What you have to do
Copy out all the records, word for word.

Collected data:

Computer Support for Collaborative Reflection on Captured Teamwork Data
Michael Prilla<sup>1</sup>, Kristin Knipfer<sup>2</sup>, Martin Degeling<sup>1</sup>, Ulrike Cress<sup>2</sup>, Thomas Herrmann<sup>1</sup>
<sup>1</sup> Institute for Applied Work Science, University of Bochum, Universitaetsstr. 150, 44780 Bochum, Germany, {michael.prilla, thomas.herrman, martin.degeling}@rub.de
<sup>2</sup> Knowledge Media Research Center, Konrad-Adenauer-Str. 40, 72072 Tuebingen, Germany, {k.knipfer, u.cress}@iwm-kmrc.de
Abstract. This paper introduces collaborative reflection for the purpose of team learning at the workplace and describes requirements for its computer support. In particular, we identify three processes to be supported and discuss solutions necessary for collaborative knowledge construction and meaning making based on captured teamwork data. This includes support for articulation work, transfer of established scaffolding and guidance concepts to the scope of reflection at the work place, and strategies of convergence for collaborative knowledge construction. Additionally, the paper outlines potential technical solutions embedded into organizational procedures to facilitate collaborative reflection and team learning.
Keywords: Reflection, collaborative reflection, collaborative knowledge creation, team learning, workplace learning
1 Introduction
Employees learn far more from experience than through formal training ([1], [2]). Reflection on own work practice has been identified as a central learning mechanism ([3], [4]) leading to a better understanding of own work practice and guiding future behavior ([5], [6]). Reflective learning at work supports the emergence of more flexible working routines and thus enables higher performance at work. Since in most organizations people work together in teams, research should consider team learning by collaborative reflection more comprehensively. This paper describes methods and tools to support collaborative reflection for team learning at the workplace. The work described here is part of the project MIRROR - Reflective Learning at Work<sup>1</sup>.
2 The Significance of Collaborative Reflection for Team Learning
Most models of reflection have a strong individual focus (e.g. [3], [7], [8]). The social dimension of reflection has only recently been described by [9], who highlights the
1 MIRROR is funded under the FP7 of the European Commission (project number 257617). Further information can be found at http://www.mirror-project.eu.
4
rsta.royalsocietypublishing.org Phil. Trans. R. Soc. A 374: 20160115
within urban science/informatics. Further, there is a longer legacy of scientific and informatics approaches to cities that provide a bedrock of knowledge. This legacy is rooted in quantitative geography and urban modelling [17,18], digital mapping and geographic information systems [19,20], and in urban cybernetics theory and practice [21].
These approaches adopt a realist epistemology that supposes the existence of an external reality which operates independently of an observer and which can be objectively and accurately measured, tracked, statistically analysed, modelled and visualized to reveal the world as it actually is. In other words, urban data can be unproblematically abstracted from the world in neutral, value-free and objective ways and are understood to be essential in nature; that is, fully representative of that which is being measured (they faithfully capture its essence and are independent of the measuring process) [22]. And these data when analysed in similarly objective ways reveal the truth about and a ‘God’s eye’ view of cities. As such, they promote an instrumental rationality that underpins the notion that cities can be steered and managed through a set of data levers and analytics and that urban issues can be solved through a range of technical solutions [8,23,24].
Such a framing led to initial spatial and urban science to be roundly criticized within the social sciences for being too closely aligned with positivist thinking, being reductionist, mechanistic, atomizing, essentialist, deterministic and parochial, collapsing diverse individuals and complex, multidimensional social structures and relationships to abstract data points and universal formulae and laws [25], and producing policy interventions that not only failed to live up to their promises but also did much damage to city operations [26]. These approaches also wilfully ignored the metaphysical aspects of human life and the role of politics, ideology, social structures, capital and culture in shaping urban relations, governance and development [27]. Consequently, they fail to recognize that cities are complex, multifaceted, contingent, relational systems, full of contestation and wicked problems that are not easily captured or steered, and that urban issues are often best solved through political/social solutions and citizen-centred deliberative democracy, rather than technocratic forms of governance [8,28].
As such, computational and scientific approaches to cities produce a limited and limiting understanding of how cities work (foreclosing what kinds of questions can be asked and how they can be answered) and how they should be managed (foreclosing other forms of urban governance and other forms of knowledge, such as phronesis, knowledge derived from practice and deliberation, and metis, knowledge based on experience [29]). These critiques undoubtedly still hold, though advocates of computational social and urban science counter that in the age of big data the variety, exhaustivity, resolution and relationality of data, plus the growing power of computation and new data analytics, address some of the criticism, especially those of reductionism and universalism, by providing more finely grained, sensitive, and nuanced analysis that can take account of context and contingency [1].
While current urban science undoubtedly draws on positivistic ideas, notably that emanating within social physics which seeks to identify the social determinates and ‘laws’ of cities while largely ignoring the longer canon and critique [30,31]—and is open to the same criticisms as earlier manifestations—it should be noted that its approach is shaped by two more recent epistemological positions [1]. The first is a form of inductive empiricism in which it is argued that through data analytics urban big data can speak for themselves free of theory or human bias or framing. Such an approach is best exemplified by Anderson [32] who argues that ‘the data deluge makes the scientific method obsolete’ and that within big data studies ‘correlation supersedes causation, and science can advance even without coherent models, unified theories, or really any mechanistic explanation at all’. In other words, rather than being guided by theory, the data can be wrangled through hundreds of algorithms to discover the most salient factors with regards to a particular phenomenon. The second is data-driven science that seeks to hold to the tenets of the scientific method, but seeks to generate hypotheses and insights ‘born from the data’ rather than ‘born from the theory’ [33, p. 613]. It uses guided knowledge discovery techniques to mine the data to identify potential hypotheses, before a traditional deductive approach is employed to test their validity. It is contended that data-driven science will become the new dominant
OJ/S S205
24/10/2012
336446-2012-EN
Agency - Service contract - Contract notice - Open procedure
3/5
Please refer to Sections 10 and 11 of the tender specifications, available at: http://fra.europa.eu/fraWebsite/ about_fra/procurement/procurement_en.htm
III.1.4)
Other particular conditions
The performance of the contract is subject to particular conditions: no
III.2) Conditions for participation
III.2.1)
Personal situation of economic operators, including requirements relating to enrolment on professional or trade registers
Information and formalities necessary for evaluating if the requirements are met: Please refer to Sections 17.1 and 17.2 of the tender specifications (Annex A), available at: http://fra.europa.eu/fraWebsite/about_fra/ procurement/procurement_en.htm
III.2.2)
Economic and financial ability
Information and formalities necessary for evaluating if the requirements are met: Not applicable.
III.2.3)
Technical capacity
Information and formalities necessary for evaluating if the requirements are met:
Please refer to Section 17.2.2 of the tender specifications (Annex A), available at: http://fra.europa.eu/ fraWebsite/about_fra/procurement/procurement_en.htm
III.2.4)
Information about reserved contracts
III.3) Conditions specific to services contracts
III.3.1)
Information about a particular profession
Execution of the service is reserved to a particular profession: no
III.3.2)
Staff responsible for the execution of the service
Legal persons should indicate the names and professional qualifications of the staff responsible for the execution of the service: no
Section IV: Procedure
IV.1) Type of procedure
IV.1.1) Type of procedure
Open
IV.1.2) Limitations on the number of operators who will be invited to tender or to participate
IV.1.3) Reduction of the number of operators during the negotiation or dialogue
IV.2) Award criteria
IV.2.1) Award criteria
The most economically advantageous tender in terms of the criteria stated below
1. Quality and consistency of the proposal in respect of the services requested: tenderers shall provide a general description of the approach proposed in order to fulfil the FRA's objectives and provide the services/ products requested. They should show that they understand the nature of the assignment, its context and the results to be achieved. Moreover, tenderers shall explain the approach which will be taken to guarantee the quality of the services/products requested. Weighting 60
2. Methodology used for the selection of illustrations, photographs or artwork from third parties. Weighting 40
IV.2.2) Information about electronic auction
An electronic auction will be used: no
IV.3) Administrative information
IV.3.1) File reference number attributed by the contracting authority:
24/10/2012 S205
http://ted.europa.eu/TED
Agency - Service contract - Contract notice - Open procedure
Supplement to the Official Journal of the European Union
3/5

Output below
Computer Support for Collaborative Reflection on Captured Teamwork Data
Michael Prilla<sup>1</sup>, Kristin Knipfer<sup>2</sup>, Martin Degeling<sup>1</sup>, Ulrike Cress<sup>2</sup>, Thomas Herrmann<sup>1</sup>
<sup>1</sup> Institute for Applied Work Science, University of Bochum, Universitaetsstr. 150, 44780 Bochum, Germany, {michael.prilla, thomas.herrman, martin.degeling}@rub.de
<sup>2</sup> Knowledge Media Research Center, Konrad-Adenauer-Str. 40, 72072 Tuebingen, Germany, {k.knipfer, u.cress}@iwm-kmrc.de
Abstract. This paper introduces collaborative reflection for the purpose of team learning at the workplace and describes requirements for its computer support. In particular, we identify three processes to be supported and discuss solutions necessary for collaborative knowledge construction and meaning making based on captured teamwork data. This includes support for articulation work, transfer of established scaffolding and guidance concepts to the scope of reflection at the work place, and strategies of convergence for collaborative knowledge construction. Additionally, the paper outlines potential technical solutions embedded into organizational procedures to facilitate collaborative reflection and team learning.
Keywords: Reflection, collaborative reflection, collaborative knowledge creation, team learning, workplace learning
1 Introduction
Employees learn far more from experience than through formal training ([1], [2]). Reflection on own work practice has been identified as a central learning mechanism ([3], [4]) leading to a better understanding of own work practice and guiding future behavior ([5], [6]). Reflective learning at work supports the emergence of more flexible working routines and thus enables higher performance at work. Since in most organizations people work together in teams, research should consider team learning by collaborative reflection more comprehensively. This paper describes methods and tools to support collaborative reflection for team learning at the workplace. The work described here is part of the project MIRROR - Reflective Learning at Work<sup>1</sup>.
2 The Significance of Collaborative Reflection for Team Learning
Most models of reflection have a strong individual focus (e.g. [3], [7], [8]). The social dimension of reflection has only recently been described by [9], who highlights the
1 MIRROR is funded under the FP7 of the European Commission (project number 257617). Further information can be found at http://www.mirror-project.eu.
4
rsta.royalsocietypublishing.org Phil. Trans. R. Soc. A 374: 20160115
within urban science/informatics. Further, there is a longer legacy of scientific and informatics approaches to cities that provide a bedrock of knowledge. This legacy is rooted in quantitative geography and urban modelling [17,18], digital mapping and geographic information systems [19,20], and in urban cybernetics theory and practice [21].
These approaches adopt a realist epistemology that supposes the existence of an external reality which operates independently of an observer and which can be objectively and accurately measured, tracked, statistically analysed, modelled and visualized to reveal the world as it actually is. In other words, urban data can be unproblematically abstracted from the world in neutral, value-free and objective ways and are understood to be essential in nature; that is, fully representative of that which is being measured (they faithfully capture its essence and are independent of the measuring process) [22]. And these data when analysed in similarly objective ways reveal the truth about and a ‘God’s eye’ view of cities. As such, they promote an instrumental rationality that underpins the notion that cities can be steered and managed through a set of data levers and analytics and that urban issues can be solved through a range of technical solutions [8,23,24].
Such a framing led to initial spatial and urban science to be roundly criticized within the social sciences for being too closely aligned with positivist thinking, being reductionist, mechanistic, atomizing, essentialist, deterministic and parochial, collapsing diverse individuals and complex, multidimensional social structures and relationships to abstract data points and universal formulae and laws [25], and producing policy interventions that not only failed to live up to their promises but also did much damage to city operations [26]. These approaches also wilfully ignored the metaphysical aspects of human life and the role of politics, ideology, social structures, capital and culture in shaping urban relations, governance and development [27]. Consequently, they fail to recognize that cities are complex, multifaceted, contingent, relational systems, full of contestation and wicked problems that are not easily captured or steered, and that urban issues are often best solved through political/social solutions and citizen-centred deliberative democracy, rather than technocratic forms of governance [8,28].
As such, computational and scientific approaches to cities produce a limited and limiting understanding of how cities work (foreclosing what kinds of questions can be asked and how they can be answered) and how they should be managed (foreclosing other forms of urban governance and other forms of knowledge, such as phronesis, knowledge derived from practice and deliberation, and metis, knowledge based on experience [29]). These critiques undoubtedly still hold, though advocates of computational social and urban science counter that in the age of big data the variety, exhaustivity, resolution and relationality of data, plus the growing power of computation and new data analytics, address some of the criticism, especially those of reductionism and universalism, by providing more finely grained, sensitive, and nuanced analysis that can take account of context and contingency [1].
While current urban science undoubtedly draws on positivistic ideas, notably that emanating within social physics which seeks to identify the social determinates and ‘laws’ of cities while largely ignoring the longer canon and critique [30,31]—and is open to the same criticisms as earlier manifestations—it should be noted that its approach is shaped by two more recent epistemological positions [1]. The first is a form of inductive empiricism in which it is argued that through data analytics urban big data can speak for themselves free of theory or human bias or framing. Such an approach is best exemplified by Anderson [32] who argues that ‘the data deluge makes the scientific method obsolete’ and that within big data studies ‘correlation supersedes causation, and science can advance even without coherent models, unified theories, or really any mechanistic explanation at all’. In other words, rather than being guided by theory, the data can be wrangled through hundreds of algorithms to discover the most salient factors with regards to a particular phenomenon. The second is data-driven science that seeks to hold to the tenets of the scientific method, but seeks to generate hypotheses and insights ‘born from the data’ rather than ‘born from the theory’ [33, p. 613]. It uses guided knowledge discovery techniques to mine the data to identify potential hypotheses, before a traditional deductive approach is employed to test their validity. It is contended that data-driven science will become the new dominant
OJ/S S205
24/10/2012
336446-2012-EN
Agency - Service contract - Contract notice - Open procedure
3/5
Please refer to Sections 10 and 11 of the tender specifications, available at: http://fra.europa.eu/fraWebsite/ about_fra/procurement/procurement_en.htm
III.1.4)
Other particular conditions
The performance of the contract is subject to particular conditions: no
III.2) Conditions for participation
III.2.1)
Personal situation of economic operators, including requirements relating to enrolment on professional or trade registers
Information and formalities necessary for evaluating if the requirements are met: Please refer to Sections 17.1 and 17.2 of the tender specifications (Annex A), available at: http://fra.europa.eu/fraWebsite/about_fra/ procurement/procurement_en.htm
III.2.2)
Economic and financial ability
Information and formalities necessary for evaluating if the requirements are met: Not applicable.
III.2.3)
Technical capacity
Information and formalities necessary for evaluating if the requirements are met:
Please refer to Section 17.2.2 of the tender specifications (Annex A), available at: http://fra.europa.eu/ fraWebsite/about_fra/procurement/procurement_en.htm
III.2.4)
Information about reserved contracts
III.3) Conditions specific to services contracts
III.3.1)
Information about a particular profession
Execution of the service is reserved to a particular profession: no
III.3.2)
Staff responsible for the execution of the service
Legal persons should indicate the names and professional qualifications of the staff responsible for the execution of the service: no
Section IV: Procedure
IV.1) Type of procedure
IV.1.1) Type of procedure
Open
IV.1.2) Limitations on the number of operators who will be invited to tender or to participate
IV.1.3) Reduction of the number of operators during the negotiation or dialogue
IV.2) Award criteria
IV.2.1) Award criteria
The most economically advantageous tender in terms of the criteria stated below
1. Quality and consistency of the proposal in respect of the services requested: tenderers shall provide a general description of the approach proposed in order to fulfil the FRA's objectives and provide the services/ products requested. They should show that they understand the nature of the assignment, its context and the results to be achieved. Moreover, tenderers shall explain the approach which will be taken to guarantee the quality of the services/products requested. Weighting 60
2. Methodology used for the selection of illustrations, photographs or artwork from third parties. Weighting 40
IV.2.2) Information about electronic auction
An electronic auction will be used: no
IV.3) Administrative information
IV.3.1) File reference number attributed by the contracting authority:
24/10/2012 S205
http://ted.europa.eu/TED
Agency - Service contract - Contract notice - Open procedure
Supplement to the Official Journal of the European Union
3/5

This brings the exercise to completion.